Tuesday, January 3, 2017

Sing, Dance and Act

The death of Debbie Reynolds the day after her daughter Carrie passed away proved to be enough news to provide the media with plenty to so. Daughter/mother back-to-back deaths. Show biz. Cue the video. Death by broken heart, etc. Two days in a row the NYT carried front page obituaries, Carrie, then Debbie, pictured with daughter Carrie.

Live to be 84 like Debbie Reynolds, and still commanding attention in the entertainment world is quite an achievement. Even without the day-after-link to her daughter, Debbie Reynolds deserves the attention she got.

I remember the father of the brothers I became friends with in the mid-60s, commenting on the Radio City Rockettes, who actually went out on strike. This was the mid-60s, and the father, Sidney Piermont, was a CBS-TV producer, working on the Garry Moore and Carol Burnett shows.

His background was show business, having been a booking agent for Loew's vaudeville talent. From this he vaulted into doing USO shows in North Africa during WWII, actually getting a Purple Heart for a shrapnel wound from a bomb that exploded nearby. His second wife was Mike Todd's secretary, Marjorie (Susan) whose red hair--ginger--was an instant attraction.

He may not have been 'Mr. Broadway' but a letter once addressed to him, only giving Times Square as the address, once reached him. He was a judge at the 1945 Miss America Pageant that awarded Bess Myerson the crown. Bess's New York roots and his own weren't enough however for him to vote for her. His vote went elsewhere.

Sidney was a Toots Shor regular, and his sons remember being introduced to all kinds of people at Toots's, sports, entertainment and mobsters alike. Frank Costello stopped by the table to say hello.

The point that's going on here is that Mr. Piermont was from a show business era that coincided with that of Debbie Reynolds, and others. So when the Rockettes went out on strike he shook his head that dancers could even be unionized. He said to get into show business you once had to be able to "sing, dance and act." Do all three, or take a hike. Like any era, things were changing.

Considering Debbie Reynolds's career, you can certainly say she had all three. As did Janet Leigh, Rita Hayworth, Marilyn Monroe and many others who you might now be watching on Turner Movie Classic-like cable stations.

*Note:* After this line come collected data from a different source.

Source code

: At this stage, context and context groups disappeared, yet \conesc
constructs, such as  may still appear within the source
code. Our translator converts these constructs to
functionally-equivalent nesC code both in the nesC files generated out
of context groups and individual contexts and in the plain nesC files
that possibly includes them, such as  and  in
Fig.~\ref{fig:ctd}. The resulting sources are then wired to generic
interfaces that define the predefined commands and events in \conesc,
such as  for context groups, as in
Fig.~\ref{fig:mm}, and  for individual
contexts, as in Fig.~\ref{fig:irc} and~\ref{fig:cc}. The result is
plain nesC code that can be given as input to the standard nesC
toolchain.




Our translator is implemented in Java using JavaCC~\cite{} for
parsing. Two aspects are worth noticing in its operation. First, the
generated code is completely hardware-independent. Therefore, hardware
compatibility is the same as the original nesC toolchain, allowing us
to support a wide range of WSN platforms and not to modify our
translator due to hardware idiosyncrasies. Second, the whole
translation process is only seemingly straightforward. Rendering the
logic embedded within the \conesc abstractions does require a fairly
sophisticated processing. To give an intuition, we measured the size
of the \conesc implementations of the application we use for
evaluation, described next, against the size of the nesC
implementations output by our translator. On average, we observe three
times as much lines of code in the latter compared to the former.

The Reynolds obit tells us she had never even danced professionally before her role in 'Singing in the Rain,' matching moves with Gene Kelly and Donald O'Connor at the age of 19, shown above. Perhaps not professionally danced, but she certainly knew how to dance. And consider the saloon dance scene in the movie 'The Unsinkable Molly Brown.'  Who do you think could do that these days?

Yes, part of an era where you had to, "sing, dance and act."